TRIBUNKALTARA.COM, MALINAU- Guna memenuhi kebutuhan pakan ternak yang terus meningkat. Saat ini produksi jagung di Malinau, Kalimantan Utara masih bertumpu pada tiga wilayah kecamatan.
Ketiga wilayah kecamatan ini meliputi Kecamatan Malinau Barat, Kecamatan Malinau Utara dan Kecamatan Mentarang yang menjadi penyumbang terbesar komoditas jagung di tingkat daerah.
Sementara itu, wilayah perkotaan tercatat memiliki angka produksi yang lebih kecil akibat keterbatasan lahan dan dominasi budidaya tanaman lain.
Kepala Bidang Tanaman Pangan dan Hortikultura Dinas Pertanian Malinau Endang menjelaskan fokus Pemkab Malinau saat ini mulai beralih pada kualitas hasil panen.
Baca juga: Hari Ini Penanaman Jagung Kering Serentak di Indonesia, Polres Malinau Targetkan Produksi Lima Ton
"Kita tidak hanya mengejar luas tanamnya tetapi yang kita kejar adalah produksinya, walaupun nanti luas tanamnya kecil yang kita harapkan produksinya lebih tinggi," ujar Endang.
Pada tahun 2026, Dinas Pertanian Malinau menetapkan target awal luas tanam jagung sebesar 280 hektare dalam kurun waktu setahun.
Angka target tersebut terpantau lebih rendah dibandingkan capaian tahun sebelumnya yang tercatat menyentuh angka lebih dari 600 hektare.
Evaluasi terhadap target luasan lahan ini akan terus dilakukan secara berkala, terutama saat memasuki pertengahan tahun untuk melihat minat para petani di lapangan.

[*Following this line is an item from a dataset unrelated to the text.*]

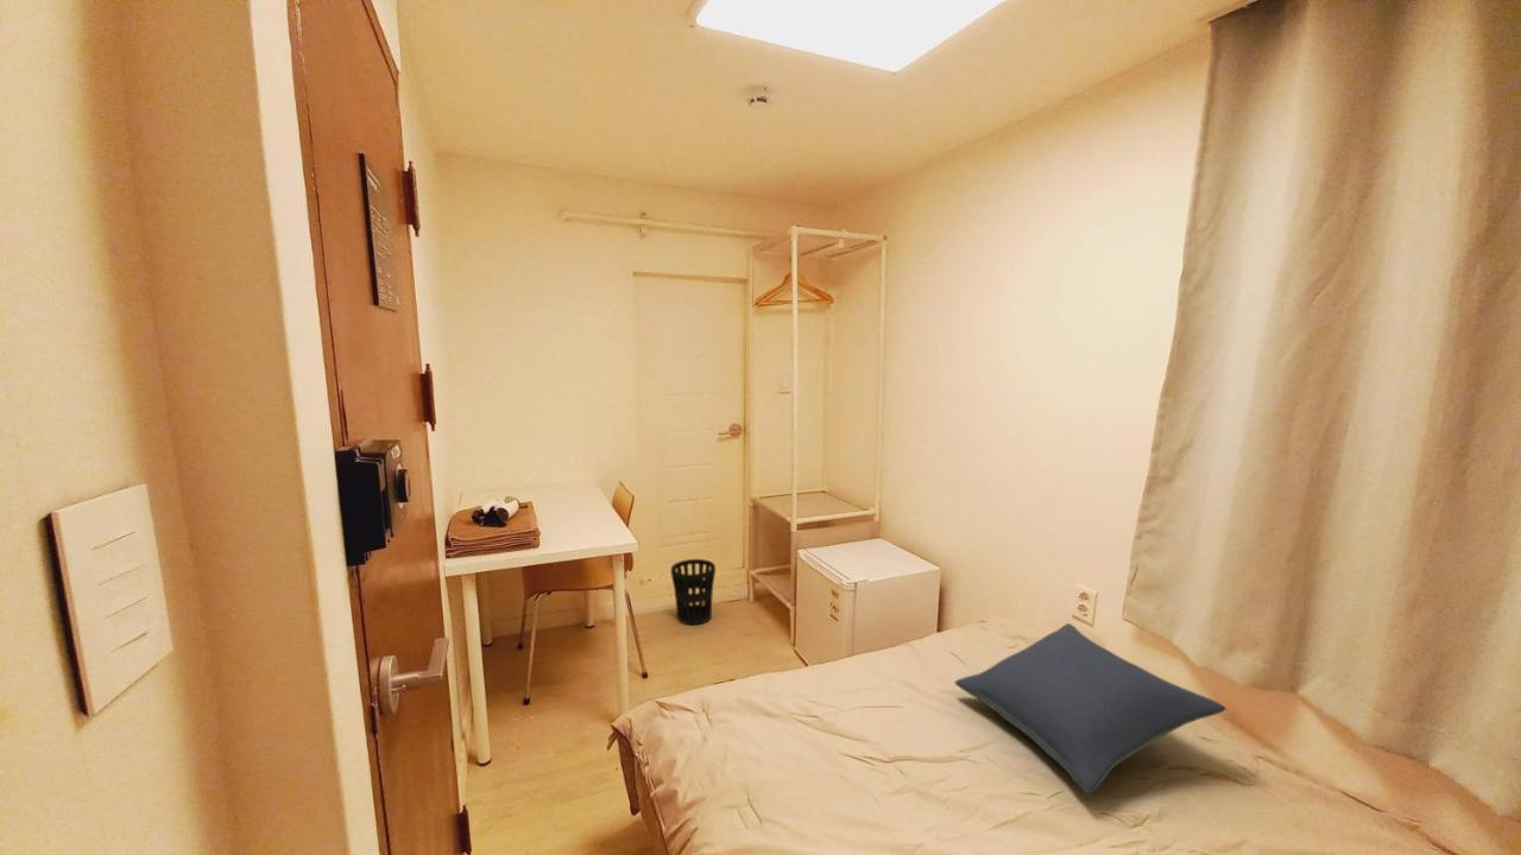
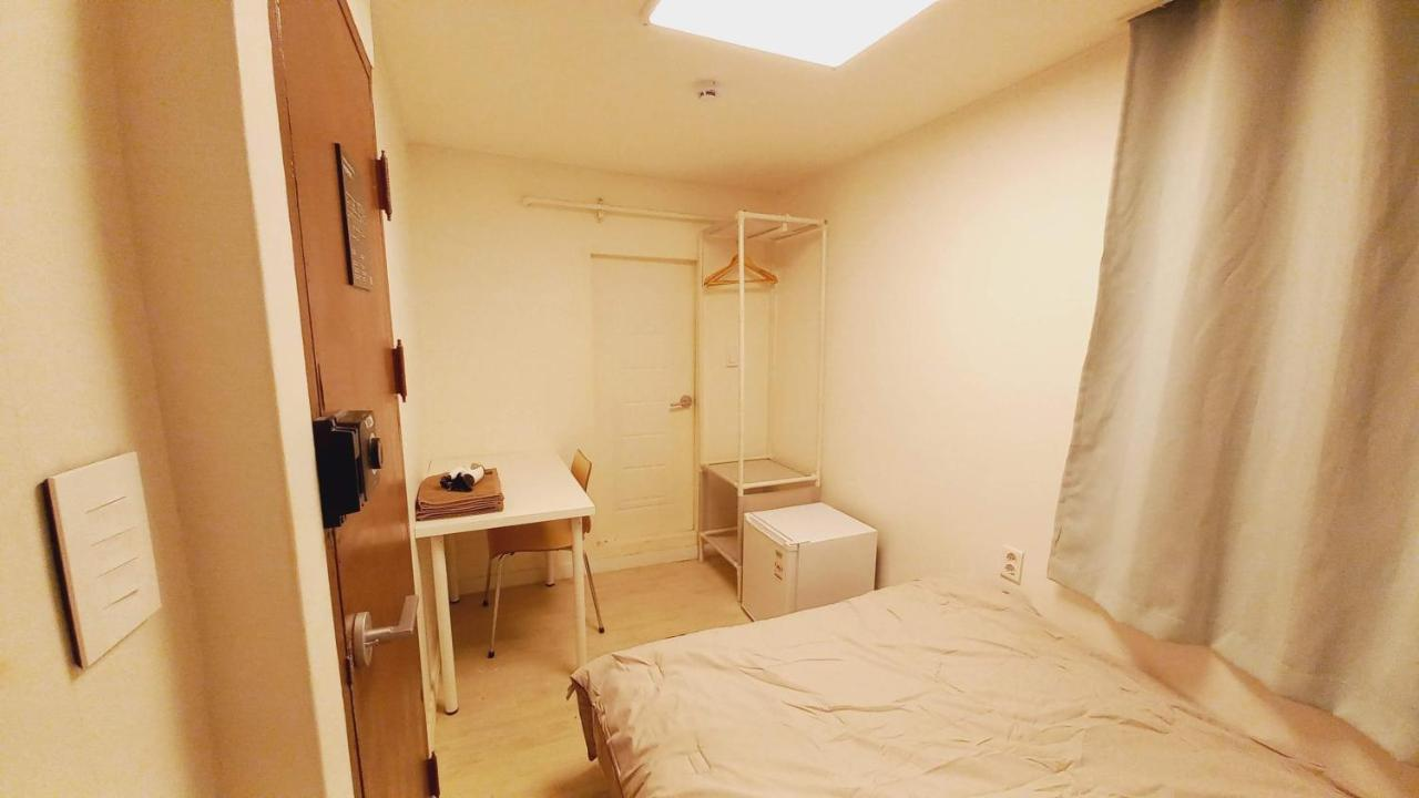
- pillow [953,622,1227,796]
- wastebasket [670,558,717,626]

Selain upaya pemerintah, peran kepolisian melalui Polres Malinau juga turut memberikan pendampingan serta usulan bantuan benih dan peralatan bagi kelompok tani binaan.
Baca juga: Polisi di Sei Menggaris Nunukan Turun Tangan Urus Ketahanan Pangan, Siap-siap Tanam Jagung
"Untuk tahun 2026 ini target awal masih di angka 280 hektare setahun, tapi kita lihat nanti di pertengahan tahun apakah ada peningkatan lagi atau tambahan lahan," katanya.
Optimalisasi lahan yang ada diharapkan mampu mendongkrak angka produksi jagung secara signifikan untuk menekan kekurangan stok pakan ternak lokal di wilayah Malinau.